Write out the full listing below as a JSON list of strings, one string per line, leaving out any blank lines.

══════════════════════════════

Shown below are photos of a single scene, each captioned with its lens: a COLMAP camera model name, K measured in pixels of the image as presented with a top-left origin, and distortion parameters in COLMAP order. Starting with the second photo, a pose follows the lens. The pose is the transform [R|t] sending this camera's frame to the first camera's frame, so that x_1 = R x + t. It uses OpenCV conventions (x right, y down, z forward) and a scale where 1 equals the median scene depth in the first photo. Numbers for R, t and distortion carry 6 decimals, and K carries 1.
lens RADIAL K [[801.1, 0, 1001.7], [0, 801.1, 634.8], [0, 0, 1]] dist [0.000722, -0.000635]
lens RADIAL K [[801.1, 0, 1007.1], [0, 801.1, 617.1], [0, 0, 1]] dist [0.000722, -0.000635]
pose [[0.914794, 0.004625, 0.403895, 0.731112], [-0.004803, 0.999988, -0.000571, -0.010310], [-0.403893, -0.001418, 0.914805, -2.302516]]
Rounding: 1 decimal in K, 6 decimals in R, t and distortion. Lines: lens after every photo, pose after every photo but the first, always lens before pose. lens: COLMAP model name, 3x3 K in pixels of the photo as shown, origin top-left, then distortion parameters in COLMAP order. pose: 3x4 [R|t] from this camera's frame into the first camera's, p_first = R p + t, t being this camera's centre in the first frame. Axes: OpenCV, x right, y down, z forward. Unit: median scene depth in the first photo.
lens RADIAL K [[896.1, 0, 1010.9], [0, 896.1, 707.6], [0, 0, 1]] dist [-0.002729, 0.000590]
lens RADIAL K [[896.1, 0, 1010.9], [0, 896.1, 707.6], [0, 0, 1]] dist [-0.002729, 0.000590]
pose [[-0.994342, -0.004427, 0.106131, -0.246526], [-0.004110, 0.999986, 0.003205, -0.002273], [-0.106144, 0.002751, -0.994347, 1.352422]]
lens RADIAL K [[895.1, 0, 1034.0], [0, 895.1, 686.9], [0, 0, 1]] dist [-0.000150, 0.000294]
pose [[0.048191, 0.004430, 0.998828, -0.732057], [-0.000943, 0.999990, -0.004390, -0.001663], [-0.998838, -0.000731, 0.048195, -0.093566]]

══════════════════════════════

[Written solution]
[
  "Shown below are photos of a single scene, each captioned with its lens: a COLMAP camera model name, K measured in pixels of the image as presented with a top-left origin, and distortion parameters in COLMAP order. Starting with the second photo, a pose follows the lens. The pose is the transform [R|t] sending this camera's frame to the first camera's frame, so that x_1 = R x + t. It uses OpenCV conventions (x right, y down, z forward) and a scale where 1 equals the median scene depth in the first photo. Numbers for R, t and distortion carry 6 decimals, and K carries 1.",
  "lens RADIAL K [[801.1, 0, 1001.7], [0, 801.1, 634.8], [0, 0, 1]] dist [0.000722, -0.000635]",
  "lens RADIAL K [[801.1, 0, 1007.1], [0, 801.1, 617.1], [0, 0, 1]] dist [0.000722, -0.000635]",
  "pose [[0.914794, 0.004625, 0.403895, 0.731112], [-0.004803, 0.999988, -0.000571, -0.010310], [-0.403893, -0.001418, 0.914805, -2.302516]]",
  "Rounding: 1 decimal in K, 6 decimals in R, t and distortion. Lines: lens after every photo, pose after every photo but the first, always lens before pose. lens: COLMAP model name, 3x3 K in pixels of the photo as shown, origin top-left, then distortion parameters in COLMAP order. pose: 3x4 [R|t] from this camera's frame into the first camera's, p_first = R p + t, t being this camera's centre in the first frame. Axes: OpenCV, x right, y down, z forward. Unit: median scene depth in the first photo.",
  "lens RADIAL K [[896.1, 0, 1010.9], [0, 896.1, 707.6], [0, 0, 1]] dist [-0.002729, 0.000590]",
  "lens RADIAL K [[896.1, 0, 1010.9], [0, 896.1, 707.6], [0, 0, 1]] dist [-0.002729, 0.000590]",
  "pose [[-0.994342, -0.004427, 0.106131, -0.246526], [-0.004110, 0.999986, 0.003205, -0.002273], [-0.106144, 0.002751, -0.994347, 1.352422]]",
  "lens RADIAL K [[895.1, 0, 1034.0], [0, 895.1, 686.9], [0, 0, 1]] dist [-0.000150, 0.000294]",
  "pose [[0.048191, 0.004430, 0.998828, -0.732057], [-0.000943, 0.999990, -0.004390, -0.001663], [-0.998838, -0.000731, 0.048195, -0.093566]]"
]